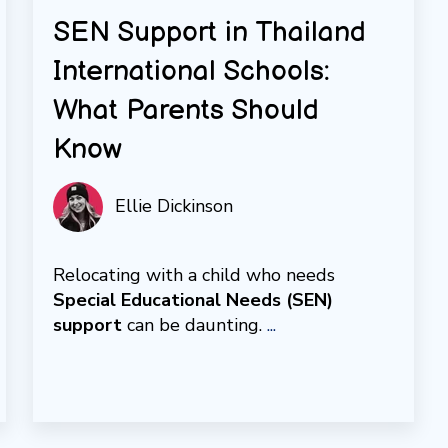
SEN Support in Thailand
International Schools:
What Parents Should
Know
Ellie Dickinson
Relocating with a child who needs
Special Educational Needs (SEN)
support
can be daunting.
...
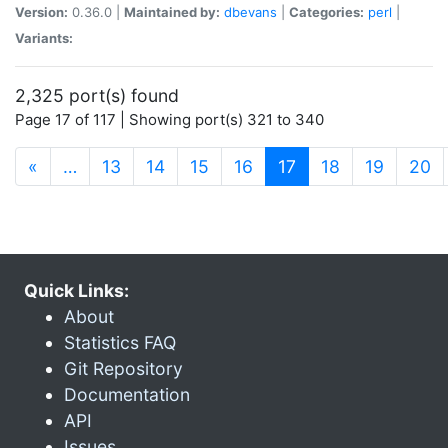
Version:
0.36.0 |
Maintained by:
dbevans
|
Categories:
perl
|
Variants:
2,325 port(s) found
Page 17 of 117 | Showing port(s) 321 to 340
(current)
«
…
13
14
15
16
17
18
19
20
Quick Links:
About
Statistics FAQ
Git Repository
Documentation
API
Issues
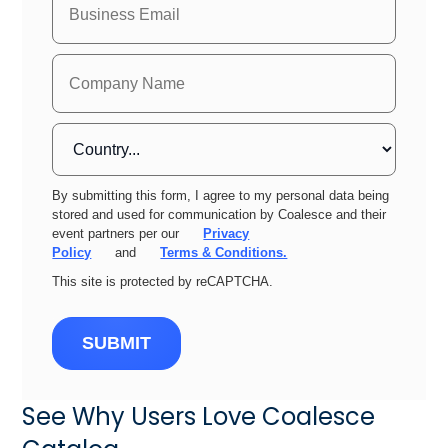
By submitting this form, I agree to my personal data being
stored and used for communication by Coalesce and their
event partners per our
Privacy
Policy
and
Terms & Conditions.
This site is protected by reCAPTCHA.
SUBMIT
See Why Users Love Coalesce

--

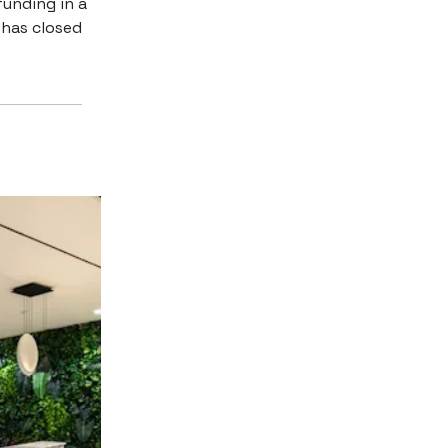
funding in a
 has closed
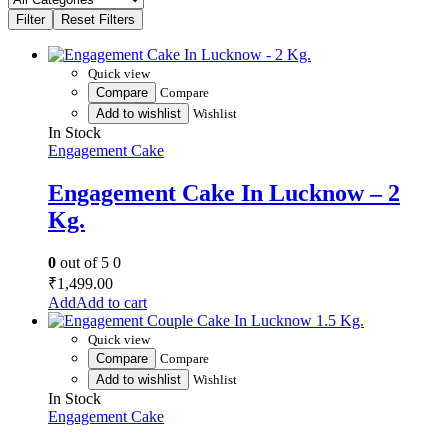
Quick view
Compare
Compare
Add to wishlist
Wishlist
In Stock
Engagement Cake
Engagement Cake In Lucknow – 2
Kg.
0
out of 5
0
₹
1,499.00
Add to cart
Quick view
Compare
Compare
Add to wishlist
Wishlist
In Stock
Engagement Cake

§ **Task directions**
Recast the text between the line holding "By submitting this" and the line holding "See Why Users Love Coalesce", inclusive, as a JSON list of strings with one string per line and blank lines left out.

§ **Answer to the problem**
[
  "By submitting this form, I agree to my personal data being",
  "stored and used for communication by Coalesce and their",
  "event partners per our",
  "Privacy",
  "Policy",
  "and",
  "Terms & Conditions.",
  "This site is protected by reCAPTCHA.",
  "SUBMIT",
  "See Why Users Love Coalesce"
]